Rules & Rulings Post
Choosing to continue on does surprise me. As you've pointed out the XP for a continued delve is always less than going back and counting two sessions as separate delves. Pushing to get more XP actually results in less XP. But your players consistently seem to pick suboptimally in these respects. Maybe it was the draw of using the 24 hour bonuses from the shrine that would be lost if taking the next session as a separate delve. I recall in the beginning you were adamantly opposed to allowing continued delves between sessions but then absolutely had to do it for a gate or some thing that prevented returning home in the middle. Now it seems to happen almost regularly.
ReplyDeleteI think the main thing that changed is that we have close to 100% regular players now. It doesn't matter as much if people want to spend more time in the dungeon if the same group plays every time. I'd still, by preference, end in town, but I won't end a fight to do it. Had the players talked about going down to level 4 an hour later, I'd have shot it down, but I didn't want to cut short adventure just to ensure they didn't get into a fight.

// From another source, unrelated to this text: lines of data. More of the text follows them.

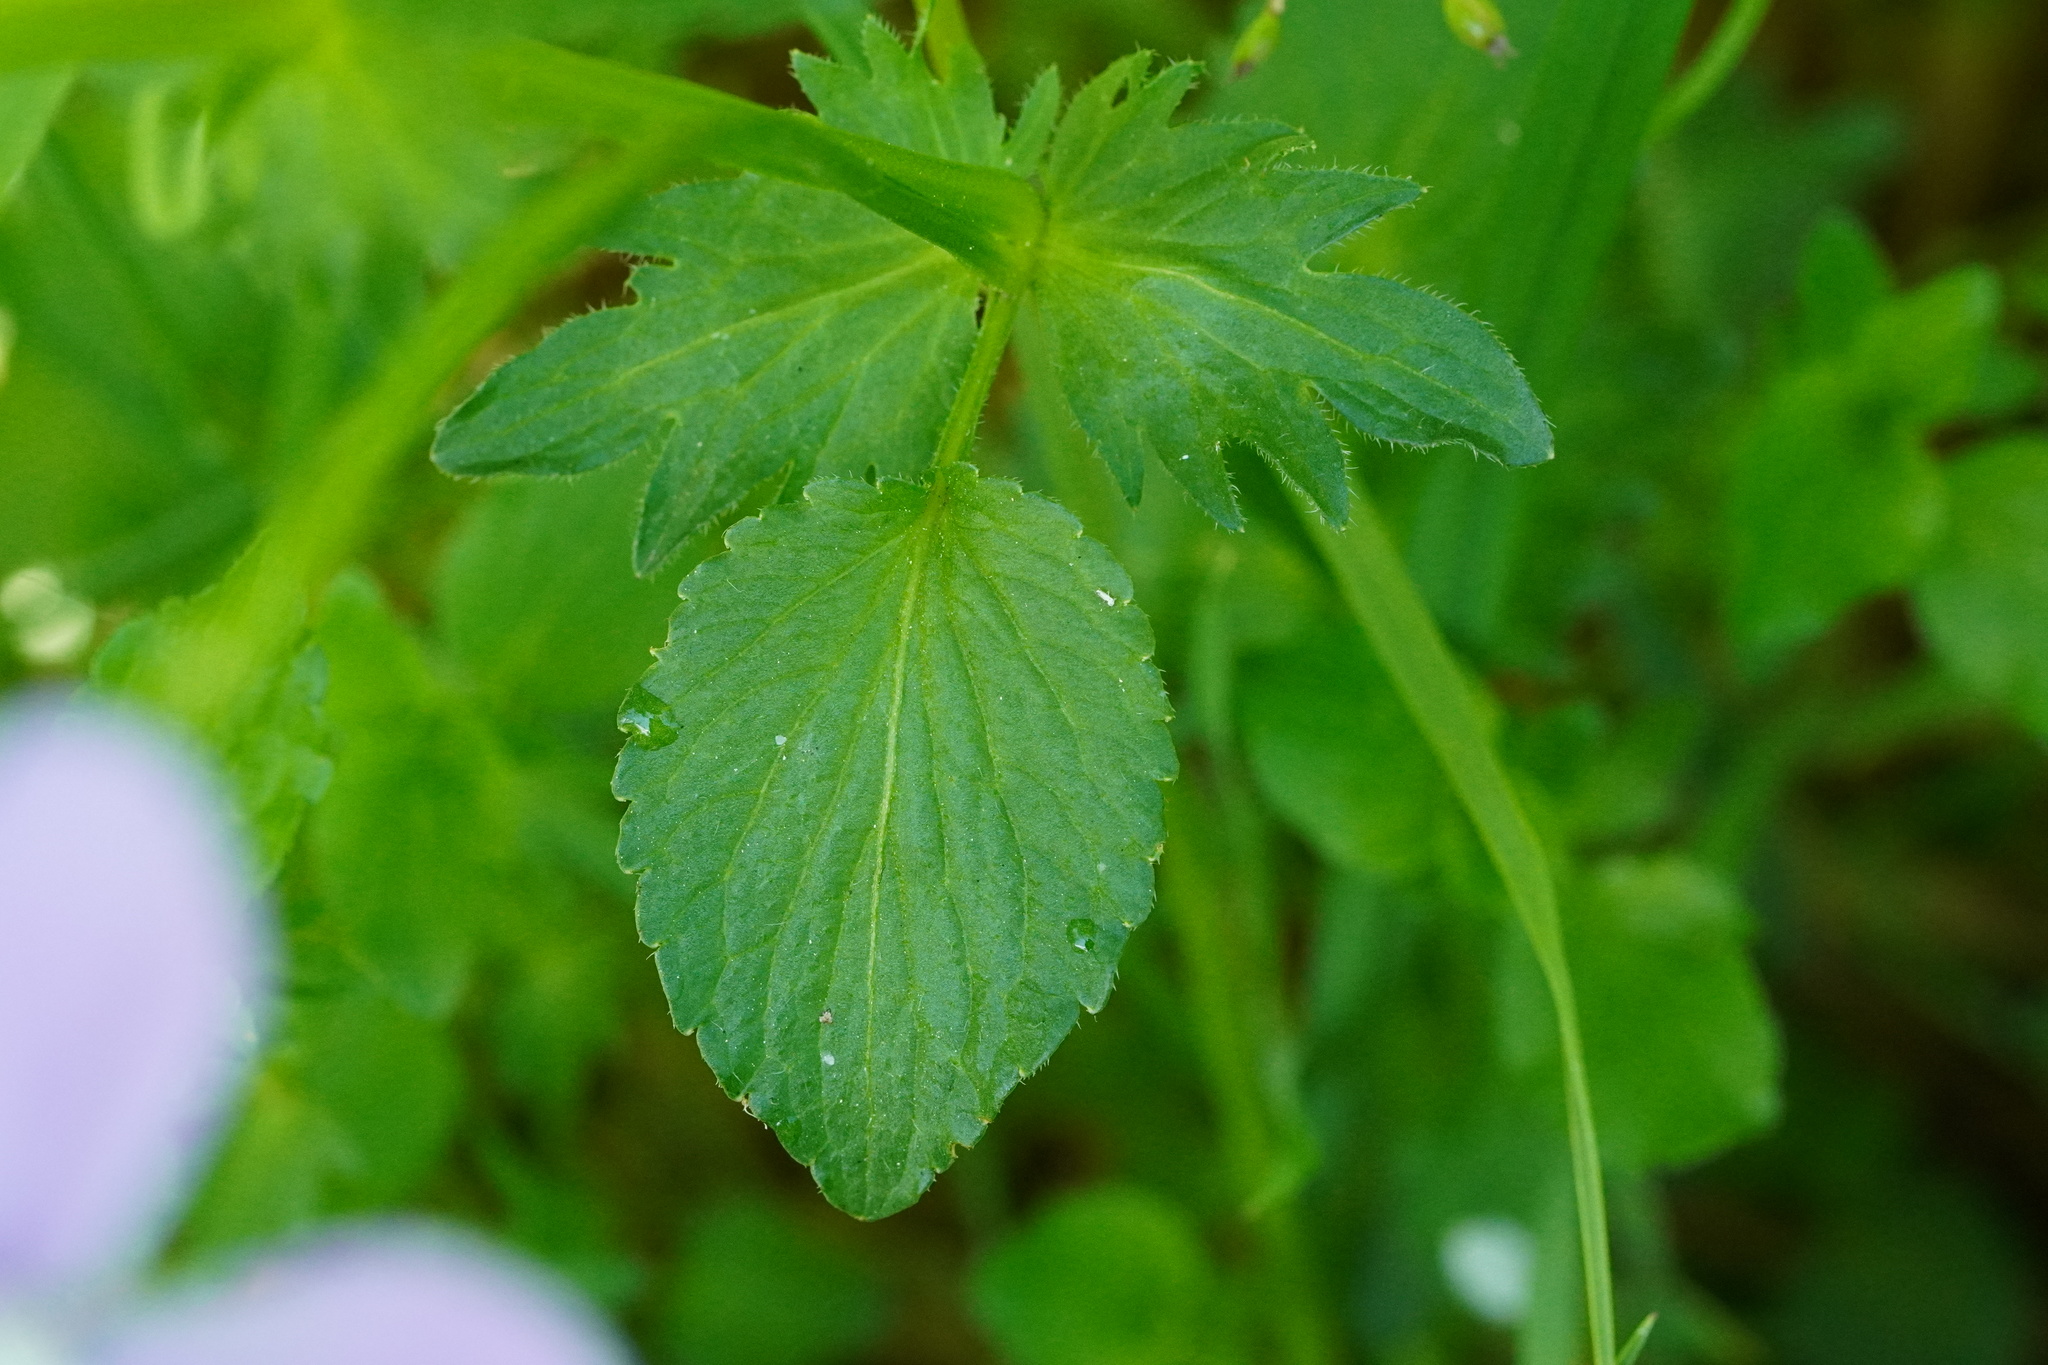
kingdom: Plantae
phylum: Tracheophyta
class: Magnoliopsida
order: Malpighiales
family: Violaceae
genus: Viola
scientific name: Viola cornuta
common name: Horned pansy
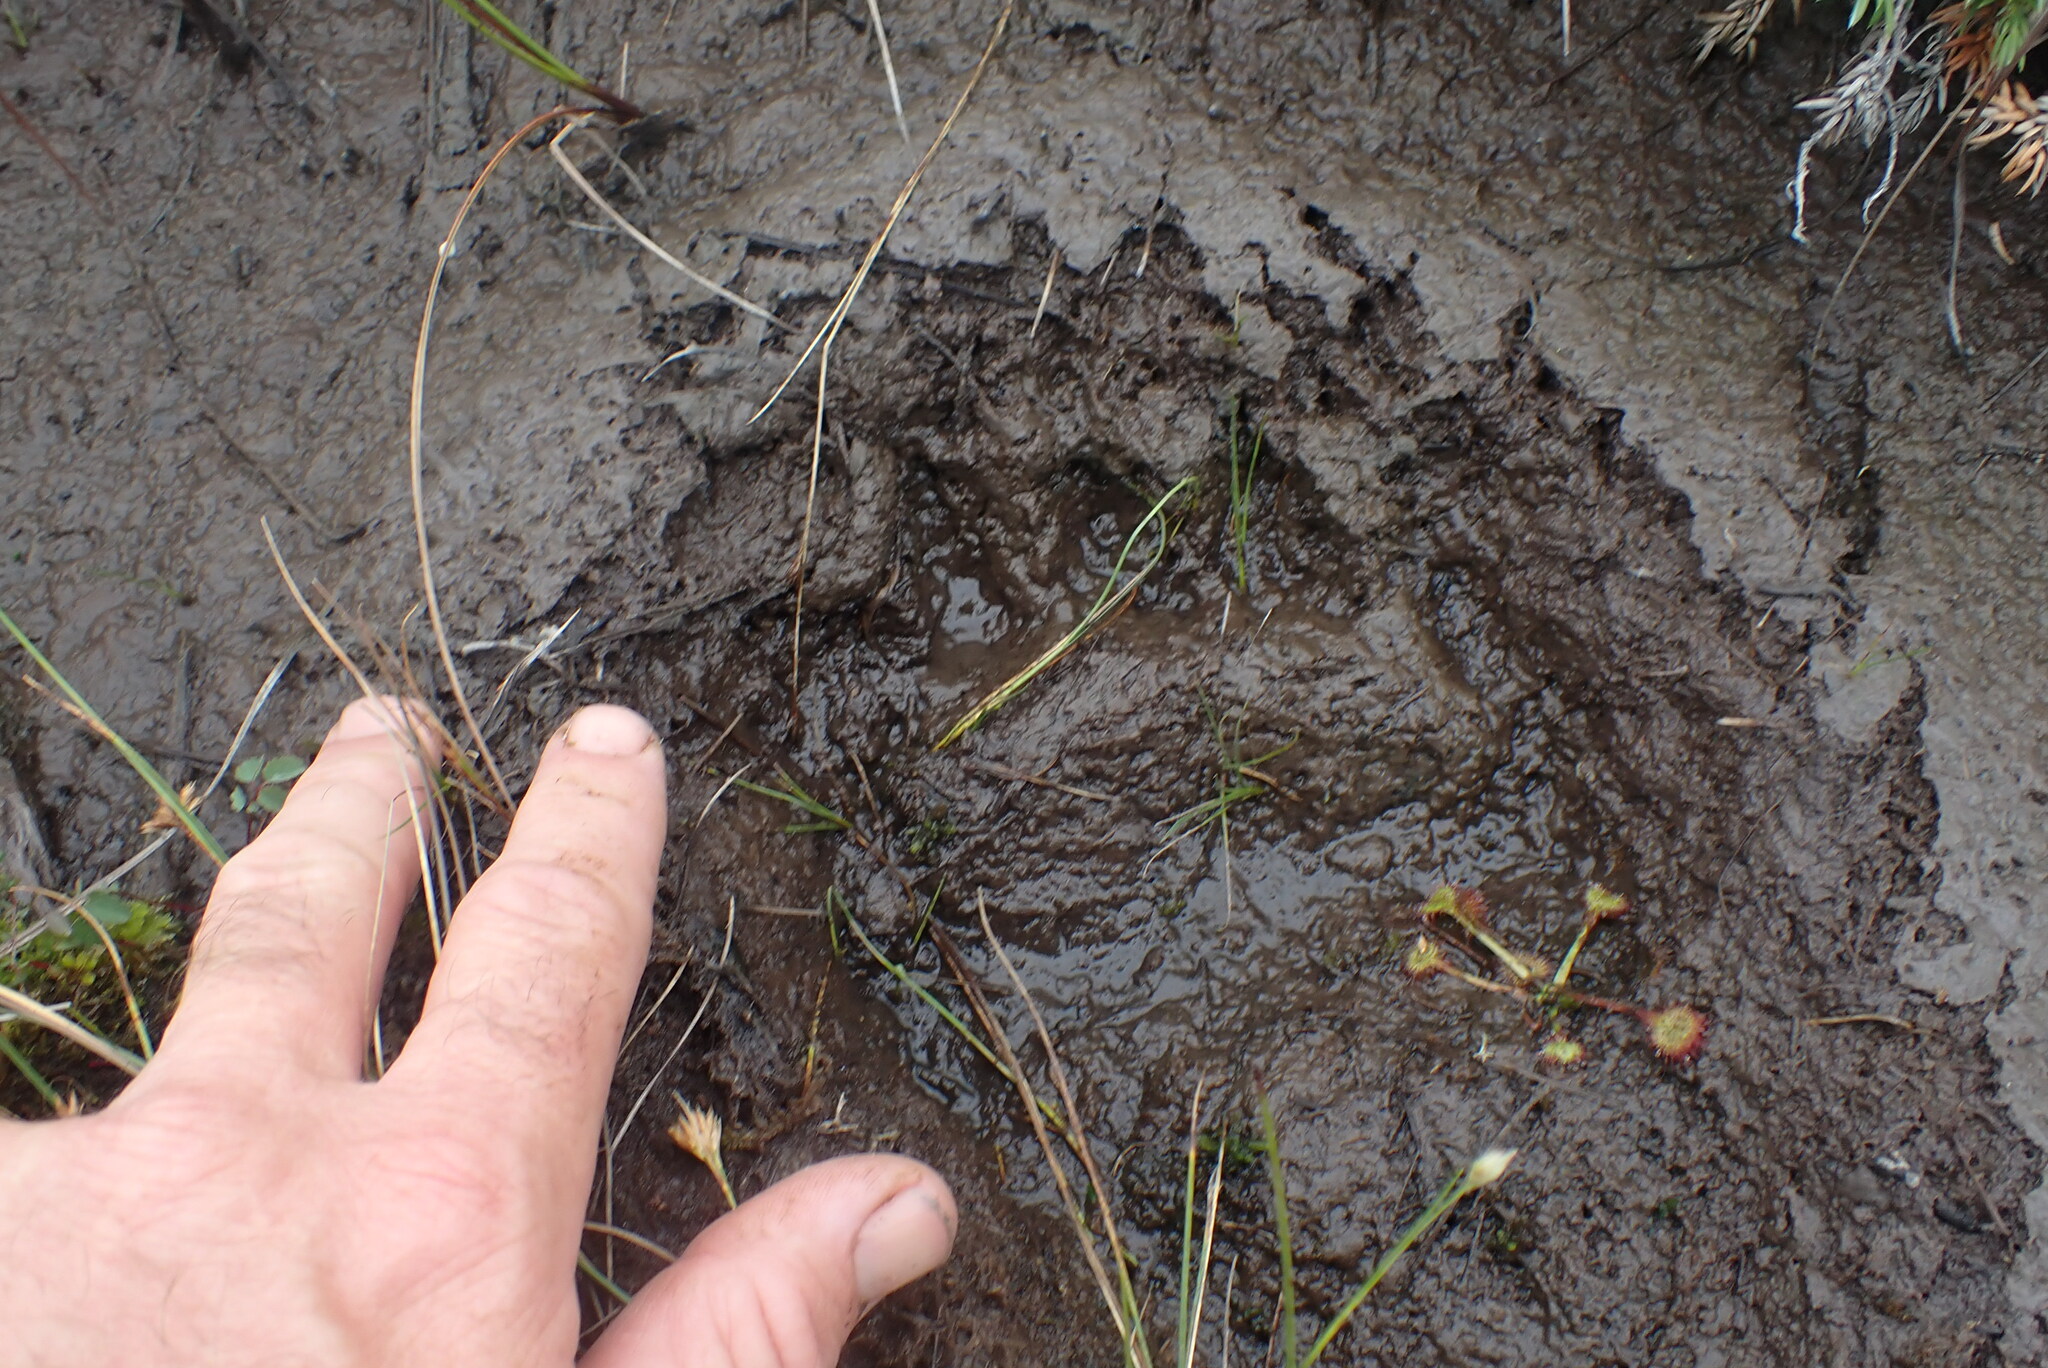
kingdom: Animalia
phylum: Chordata
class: Mammalia
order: Carnivora
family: Ursidae
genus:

DeleteStill, I'd like to get back to ending back in town. One way I'm pushing things that way is that spending points, money, etc. and special order items are dated from the *actual real world day* you return to town, not the game date. So if we play and spend a month real-time but a day game-time in the dungeon, you don't go back to town and get 4 weeks knocked off of a new special order. Considering how focused my players tend to get on custom made gear, this is probably a useful prod back to one delve, one real-world day as a standard.
I've been following the emergent story of Felltower for years now and just wanted to say it's nice to read about adventuring in the main branch again. Thanks for taking the time to write it up!